When we are born, we are totally unable to look after ourselves, and depend on others (usually our parents) to feed us, clean us and keep us safe. To grow we depend on this, but in growing physically, we also develop a awareness of ourselves, and a growing sense of self but to do this we also develop an expectation that others will please us. With this comes a sense that we actually deserve our pleasure, are entitled to it, and a belief that we must be perfect. Of course this is exactly what our parents will also tell us. While we are small and continue to grow, we can learn about the world around us in the safety of our family, and our growing ego can expand as our pride expands. This is our childhood sense of self, and childish pride that develops with it.

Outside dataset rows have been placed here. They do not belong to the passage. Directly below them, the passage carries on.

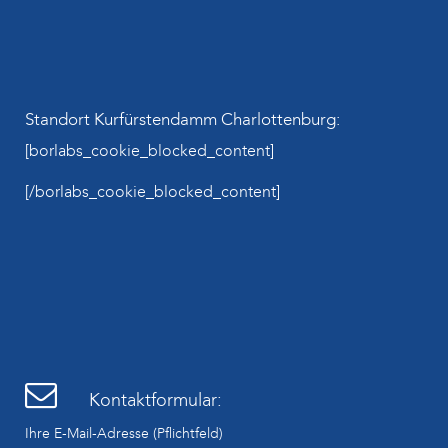
Standort Kurfürstendamm Charlottenburg:
[borlabs_cookie_blocked_content]
[/borlabs_cookie_blocked_content]
Kontaktformular:
Ihre E-Mail-Adresse (Pflichtfeld)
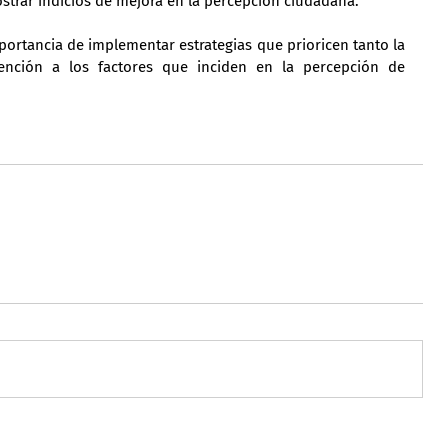
trar indicios de mejora en la percepción ciudadana.
portancia de implementar estrategias que prioricen tanto la 
ención a los factores que inciden en la percepción de 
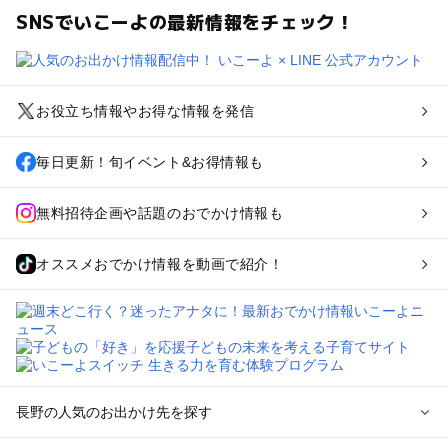
SNSでいこーよの最新情報をチェック！
お役立ち情報やお得な情報を発信
毎日更新！旬イベント&お得情報も
無料招待企画や話題のおでかけ情報も
オススメおでかけ情報を動画で紹介！
長野の人気のお出かけ先を探す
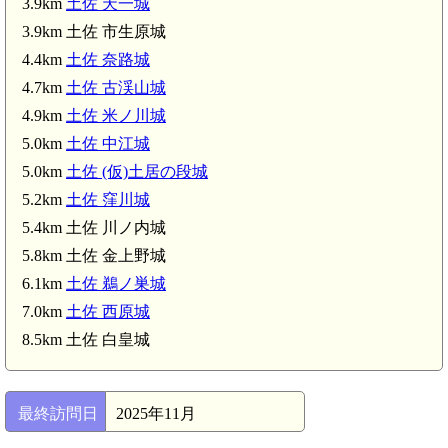
3.9km
土佐 天一城
3.9km 土佐 市生原城
4.4km
土佐 奈路城
土佐 窪川城(5.2km)
4.7km
土佐 古渓山城
4.9km
土佐 米ノ川城
5.0km
土佐 中江城
土佐 金上野城(5.8km)
5.0km
土佐 (仮)土居の段城
5.2km
土佐 窪川城
5.4km 土佐 川ノ内城
5.8km 土佐 金上野城
)
6.1km
土佐 鵜ノ巣城
7.0km
土佐 西原城
8.5km 土佐 白皇城
最終訪問日
2025年11月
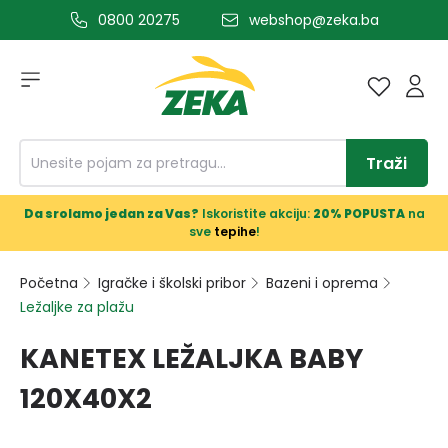
0800 20275
webshop@zeka.ba
a glavni sadržaj
Traži
Da srolamo jedan za Vas?
Iskoristite akciju:
20% POPUSTA
na
sve
tepihe
!
Početna
Igračke i školski pribor
Bazeni i oprema
Ležaljke za plažu
KANETEX LEŽALJKA BABY
120X40X2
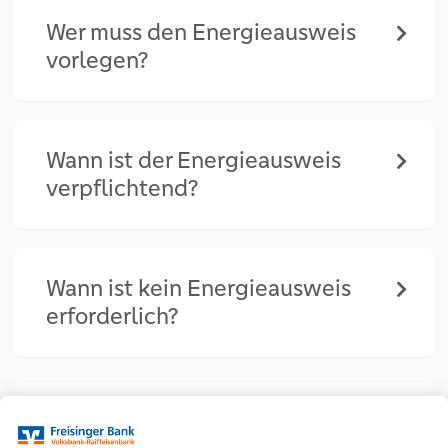
Wer muss den Energieausweis
vorlegen?
Wann ist der Energieausweis
verpflichtend?
Wann ist kein Energieausweis
erforderlich?
Wie werden die Energiewerte
berechnet?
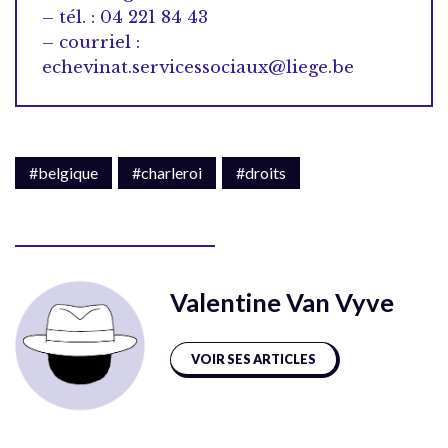
– tél. : 04 221 84 43
– courriel :
echevinat.servicessociaux@liege.be
#belgique
#charleroi
#droits
Valentine Van Vyve
VOIR SES ARTICLES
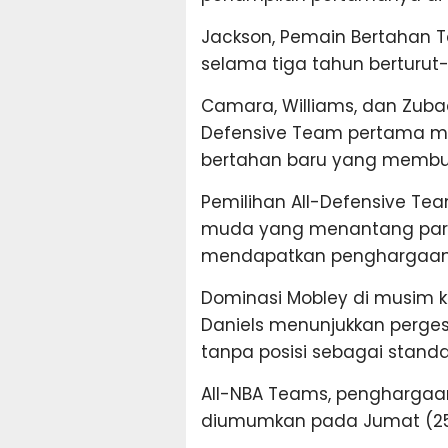
Jackson, Pemain Bertahan Te
selama tiga tahun berturut-
Camara, Williams, dan Zuba
Defensive Team pertama m
bertahan baru yang membuat
Pemilihan All-Defensive Tea
muda yang menantang para
mendapatkan penghargaan 
Dominasi Mobley di musim k
Daniels menunjukkan perge
tanpa posisi sebagai stand
All-NBA Teams, penghargaan
diumumkan pada Jumat (2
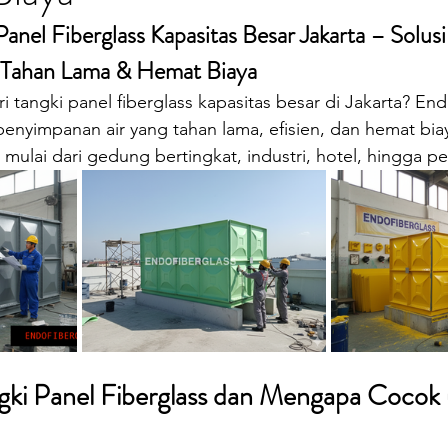
oilet Portable
Sepeda Air
Box Motor Delivery
anel Fiberglass Kapasitas Besar Jakarta – Solusi
 Tahan Lama & Hemat Biaya
erglass
Tangki Panel Fiberglass
Talang Air Fiberg
tangki panel fiberglass kapasitas besar di Jakarta? End
enyimpanan air yang tahan lama, efisien, dan hemat bia
mulai dari gedung bertingkat, industri, hotel, hingga 
ngki Panel Fiberglass dan Mengapa Cocok 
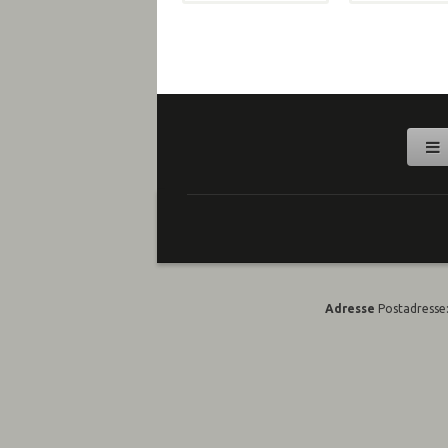
Adresse
Postadresse:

Of course, our parents are not perfect - as they are actually human! All they have to do is be "Good Enough" as our children also need to learn how to "fail" and deal with mistakes. (Sometimes children do not have enough protection, and develop a poor understanding of who they are. For them, finding the balance of pride can be even more difficult.)

Once we become strong enough to stand on our own two feet in the world, we may leave the family, if only briefly. This usually begins as a teenager. But we no longer live in the comfort of parent's provisions, and our childish pride. Expecting others to please us is, of course, doomed to failure. As is, a sense of entitlement or perfectionism - we can't be perfect, we are human after all.

It doesn't take long for someone in the outside world to see we expect pleasure - so they will deny it - and we are then (seemingly) helpless. They burst our bubble and take away our pride, even wanting us to abandon having our own sense of self and belong to them - whether being broken in "army boot camp", initiation into a gang, or even being the outsider of a new social group.

So we have Expectation and this leads to Disappointment. A common problem for us all. In some ways I believe this amy be similar to the Buddhist problem of Desire and Suffering.

Most of us respond in a fairly typical pattern:

 - Some respond by trying to Please others, hoping, or still even expecting, others to please us back

 - Some respond by becoming angry and blaming others, or blaming and punishing themselves

 - Some respond by becoming scared - running away or avoiding people and things

Often we see a combination of these responses, and we can all recognise many of these patterns in ourselves. Interestingly, these patterns may become quite entrenched in our personalities that cause us to continually having difficulty being dependent on others, hostile to others, or constantly anxious and avoidant.

However, none of these methods helps us to solve the problem of our disappointment, or even gain any pleasure to feed our pride, so our batteries quickly run flat.

Pride and Ego can be a real problem

To help overcome this problem, I believe we must first learn how to please ourselves - and then learn to share our Pleasure with others.

Perhaps this is the same as learning to earn our own money, so we can share, or trade with others we wish.

Where does the Pleasure go?

Many (many)  years ago there was a toothpaste advert that said "you'll wonder where the yellow went, when you use new Pepsodent".

Its the same here - where does our pleasure go when we avoid it? We know that when we our expectations are disappointed that we feel hurt.

However what happens when we succeed? Surely we must seem pleased, but we are rarely allowed to admit it - its called gloating! So where does the pleasure go?

If we are sensible, we allow ourselves to be conscious of the little pleasures in life and allow ourselves to remember what worked - and even give due gratitude to those who helped us. 

But if we take this pleasure for granted, I suspect that it goes automatically into feeding our pride as fuel for our ego. 

True pride however doesn't allow this to happen.